2025.10.15
毎日の保育にすぐ使える! 簡単&運動あそび講座

第2回特別編 運動遊び対談 佐藤弘道×澤田康徳「身体を動かすって、楽しい!」──さわだ先生の 毎日の保育にすぐ使える! 簡単&運動あそび講座

第2回特別編 運動遊び対談 佐藤弘道×澤田康徳「身体を動かすって、楽しい!」──さわだ先生の 毎日の保育にすぐ使える! 簡単&運動あそび講座

そんなシンプルな喜びが、実は“心の土台”を育てている――。
テレビ番組『おかあさんといっしょ』の体操のお兄さんとして全国の親子に笑顔と運動を届けてきた佐藤弘道さん。
そして、保育現場を中心に「遊びながら動きを育てる指導」で注目を集める有限会社さわだスポーツクラブの澤田康徳さん。
現場と理論、子どもと親、保育園と家庭……様ざまな視点から語る“運動あそび”対談です!

体操インストラクター、タレント 佐藤弘道×有限会社さわだスポーツクラブ取締役社長 澤田康徳

乳幼児期の動きと運動遊びの重要性

澤田:保育園に行って感じるのは、立ったり座ったりといった日常動作すら難しい子が増えていることです。昔ながらの動きや遊び、階段を使う機会も減っていますよね。

佐藤:和式トイレや畳といった生活様式がなくなって、立つ・しゃがむといった動きが生活の中から消えてきていますよね。ハイハイも十分にやらないことで、背骨の成長や関節の可動域に影響している。だからこそ、運動遊び指導が大切なんです。

澤田:保育現場からは「集中力がなくて座っていられない」という声もよく聞きます。

佐藤:筋力の発達が未熟なせいでしょうね。運動は「動」だけではなく「静」もあるのですが、両方をバランス良く教えられる指導者が少ないのも原因かもしれません。

澤田:でもそれって日常の保育の中で解決できると思うんですよ。

佐藤:そうですね。ただ保育士さん達は運動指導の専門ではないので、僕らが助ける形で入れれば理想的だと思います。僕らに指導を任せっきりにする先生がいますが、子どもと一緒に身体を動かしてほしいですね。先生自身の健康にも繋がりますし。

澤田:運動遊びに加え、「想像できる遊び」も入れるといいと思っています。ここは海の中だよ、タコになって泳ごうとか。動きだけじゃなく、想像力を広げられる。

佐藤:他の学びにも繋がりますよね。タコの絵を描いたり、図鑑で調べたり、骨や筋肉など自分の体について知ったり。運動にも探究的な学びの要素はあると思います。

澤田:運動遊びから広がる学びの価値をもっと共有できたらいいですね。

親子の触れ合いの重妻性

澤田康徳さん

澤田:ここ数年、園でも親子の関わりを増やそうという動きがあって、親子遊びの機会が増えました。弘道さんの曲もたくさん使わせていただいています。

佐藤:ありがとうございます。

練習問題 –
**a.** 本文で澤田さんが保育園に行って感じると話しているのは、どのような子が増えていることですか。
**b.** 本文を「体操インストラクター、タレント 佐藤弘道×有限会社さわだスポーツクラブ取締役社長 澤田康徳」を含む文から書き始め、「ないのも原因かもしれません。」の後で終えて書き直してください。その際、「和式トイレ」を「和式便所」に置き換えてください。
記録は本文とは関係ありません。

記録一覧 –
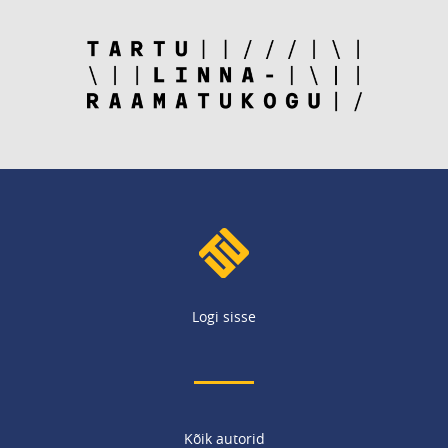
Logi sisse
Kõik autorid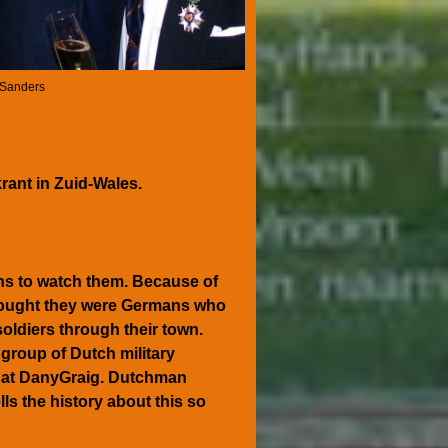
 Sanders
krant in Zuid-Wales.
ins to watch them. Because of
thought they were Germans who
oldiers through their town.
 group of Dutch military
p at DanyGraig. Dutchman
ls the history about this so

==

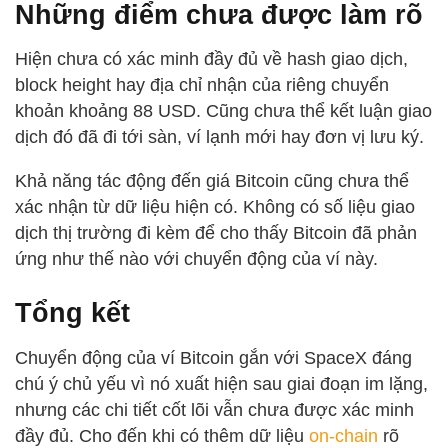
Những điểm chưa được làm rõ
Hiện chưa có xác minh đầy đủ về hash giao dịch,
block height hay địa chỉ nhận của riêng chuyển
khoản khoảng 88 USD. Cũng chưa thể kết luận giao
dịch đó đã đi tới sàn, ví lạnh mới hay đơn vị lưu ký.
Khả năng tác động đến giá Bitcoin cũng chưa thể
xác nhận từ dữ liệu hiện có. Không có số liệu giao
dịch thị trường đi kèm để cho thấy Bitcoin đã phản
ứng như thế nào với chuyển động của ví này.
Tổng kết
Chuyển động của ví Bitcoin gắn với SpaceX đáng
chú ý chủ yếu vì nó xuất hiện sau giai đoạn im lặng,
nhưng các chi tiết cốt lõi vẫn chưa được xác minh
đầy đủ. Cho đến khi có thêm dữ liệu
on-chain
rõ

解答 –
**a.** 立ったり座ったりといった日常動作すら難しい子が増えていることです。

**b.**
体操インストラクター、タレント 佐藤弘道×有限会社さわだスポーツクラブ取締役社長 澤田康徳

乳幼児期の動きと運動遊びの重要性

澤田:保育園に行って感じるのは、立ったり座ったりといった日常動作すら難しい子が増えていることです。昔ながらの動きや遊び、階段を使う機会も減っていますよね。

佐藤:和式便所や畳といった生活様式がなくなって、立つ・しゃがむといった動きが生活の中から消えてきていますよね。ハイハイも十分にやらないことで、背骨の成長や関節の可動域に影響している。だからこそ、運動遊び指導が大切なんです。

澤田:保育現場からは「集中力がなくて座っていられない」という声もよく聞きます。

佐藤:筋力の発達が未熟なせいでしょうね。運動は「動」だけではなく「静」もあるのですが、両方をバランス良く教えられる指導者が少ないのも原因かもしれません。